The product is a uniform and stable L-histidine A crystal form, the purity measured by an amino acid analyzer is 99.8%, the light transmittance measured by the method of the 2020 edition of Chinese pharmacopoeia is 99.6%, the chloride is less than 0.02%, and no other amino acid is detected. Meets the standard requirements of the 2020 edition of Chinese pharmacopoeia. The product is L-histidine A crystal form, is a single crystal form, and a typical crystal form diagram under an optical digital microscope is shown in figure 17. The Differential Scanning Calorimeter (DSC) spectrum is shown in figure 20, which shows that the impurity peak is not generated, and the crystal form is single.
In the above embodiments 1 to 17, the antioxidant in the S3 is one or more of ascorbic acid, uric acid, tea polyphenol, sulfite or dithionite, and the addition amount is 0.1 to 0.5% by weight of histidine. And in the step S4, stirring and cooling, wherein the cooling rate is 10-20 ℃ per hour, and cooling to 2-15 ℃. And the drying temperature in the step S4 is 70-75 ℃ and the vacuum drying is carried out.
The product is uniform and stable crystal form A, the light transmission is more than 99.5%, and the impurities and various indexes meet the requirements of drug standards.
Comparative example
2000ML of histidine nanofiltration solution prepared in the first example is heated to 70 ℃ and concentrated under vacuum, the histidine nanofiltration solution is about turbid when the histidine nanofiltration solution is about 200mL, the histidine nanofiltration solution is continuously concentrated until the histidine nanofiltration solution is about 80mL (the content is about 30%), the histidine nanofiltration solution is stopped concentrating, the histidine nanofiltration solution is cooled and crystallized to 10 ℃, and 25g of crude product is obtained through separation.

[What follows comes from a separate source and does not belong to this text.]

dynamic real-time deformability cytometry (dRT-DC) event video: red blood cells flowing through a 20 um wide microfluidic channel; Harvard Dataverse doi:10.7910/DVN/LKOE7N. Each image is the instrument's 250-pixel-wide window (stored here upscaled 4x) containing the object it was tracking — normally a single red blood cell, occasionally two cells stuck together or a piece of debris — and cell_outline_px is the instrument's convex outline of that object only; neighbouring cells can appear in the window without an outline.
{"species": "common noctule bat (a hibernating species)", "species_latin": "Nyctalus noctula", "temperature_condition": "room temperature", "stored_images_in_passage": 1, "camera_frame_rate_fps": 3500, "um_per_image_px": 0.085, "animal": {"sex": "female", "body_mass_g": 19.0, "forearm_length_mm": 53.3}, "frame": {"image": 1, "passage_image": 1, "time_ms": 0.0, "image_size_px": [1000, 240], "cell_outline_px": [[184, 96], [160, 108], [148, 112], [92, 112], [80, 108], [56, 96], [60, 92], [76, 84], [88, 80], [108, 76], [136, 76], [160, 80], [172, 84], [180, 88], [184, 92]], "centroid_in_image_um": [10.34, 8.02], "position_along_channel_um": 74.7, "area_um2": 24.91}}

Taking 25g of crude salt, adding 250mL of pure water, heating and dissolving, regulating the pH to 7.6 by using potassium hydroxide, adding 2.0g of active carbon, decoloring for 30 minutes, filtering while the solution is hot, adding 0.1g of ascorbic acid into a 500mL reaction bottle, stirring at 75rpm and cooling and crystallizing at 15 ℃ per hour, when a large amount of crystallization occurs, regulating the stirring speed to 110rpm, continuously cooling to 5 ℃, standing for 2 hours, crystallizing, and separating to obtain 13g of crude product with the yield of about 52%.
13G of crude product is taken, 120mL of pure water is added for dissolution, 0.7g of medicinal carbon is added for decolorization for 20 minutes, 0.1g of ascorbic acid is added into the decolorized solution, the temperature is reduced at 15 ℃ per hour, the stirring speed is reduced to 100rpm when a large amount of crystallization occurs, the decolorized solution is reduced to 10 ℃ for stirring for 2 hours, separation and vacuum drying at 70 ℃ are carried out, and the finished product L-histidine of 7.6g is obtained, and the yield is 58.5%.

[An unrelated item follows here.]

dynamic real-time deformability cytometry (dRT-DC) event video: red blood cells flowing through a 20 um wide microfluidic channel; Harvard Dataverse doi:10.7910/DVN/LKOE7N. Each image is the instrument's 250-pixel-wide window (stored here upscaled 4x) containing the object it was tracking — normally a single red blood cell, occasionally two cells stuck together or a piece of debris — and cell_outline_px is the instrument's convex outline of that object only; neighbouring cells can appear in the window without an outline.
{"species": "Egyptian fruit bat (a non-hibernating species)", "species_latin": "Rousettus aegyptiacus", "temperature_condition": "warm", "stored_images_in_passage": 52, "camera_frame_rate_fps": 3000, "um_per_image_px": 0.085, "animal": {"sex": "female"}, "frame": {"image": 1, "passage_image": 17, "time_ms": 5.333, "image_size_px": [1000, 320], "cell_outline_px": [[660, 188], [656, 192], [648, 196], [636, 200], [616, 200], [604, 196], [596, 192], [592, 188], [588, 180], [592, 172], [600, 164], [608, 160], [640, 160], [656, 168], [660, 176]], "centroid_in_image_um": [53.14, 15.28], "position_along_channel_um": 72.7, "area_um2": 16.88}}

The histidine prepared by the conventional method is detected to be amorphous powder, the purity is 97.5%, the light transmittance is 93.6%, and 2.5% of other amino acids are not in accordance with the requirements of medicine. A typical crystal form diagram under an optical digital microscope is shown in FIG. 18, and a Differential Scanning Calorimeter (DSC) diagram is shown in FIG. 21, which shows that two L-histidine crystal forms exist and impurities exist.
It is to be understood that the examples are provided by way of illustration only and are not intended to limit the scope of the invention. Any modifications, equivalent substitutions and improvements made within the spirit and principles of the present invention should be included in the scope of the present invention as set forth in the appended claims.